Quando trasmetti messaggi di supporto, fai attenzione a:
- Messaggi che promuovono la positività totale del corpo (ad esempio, “Il tuo corpo è perfetto così com’è!”, “Ama il tuo fisico!”), che possono essere invalidanti per coloro che si trovano in una situazione di disforia di genere.
- Messaggi che celebrano il ritorno delle mestruazioni, cosa che può essere disforica per le persone trans e non binarie.
- Messaggi di natura eteronormativa e patriarcale intesi come motivazione al recupero (ad esempio: “Ai ragazzi piacciono le donne con le curve”).
5. Supporta le iniziative per una maggiore inclusione e diversità.
Le persone LGBTQIA+ si trovano ad affrontare barriere uniche per quanto riguarda il trattamento dei disturbi alimentari e garantire alla comunità l’accesso alle cure è un lavoro continuo.
Sostieni le iniziative per una maggiore inclusione e diversità nel settore, tra cui:
- Impegnarsi per rendere tutti i programmi per i disturbi alimentari spazi sicuri e affermativi
- Formarsi costantemente sulle esigenze e sulle esperienze uniche delle persone LGBTQIA+ affette da disturbi alimentari.
- Garantire che le persone LGBTQIA+ siano incluse nella ricerca che si occupa delle politiche sociali e sanitarie.
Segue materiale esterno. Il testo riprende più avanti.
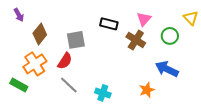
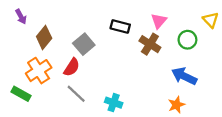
gray square: (76, 40) -> (84, 44), turned -30
orange star: (147, 90) -> (176, 105), moved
Proprio come il recupero stesso, il supporto alle persone LGBTQIA+ affette da disturbi alimentari è un processo attivo che richiede compassione e sensibilità. Essere utili significa essere inclusivi, non giudicanti e culturalmente competenti. Il trattamento deve essere adattato alle esigenze di ogni persona, in modo da comprendere e rispettare l’identità e le esperienze di vita uniche di ciascuno.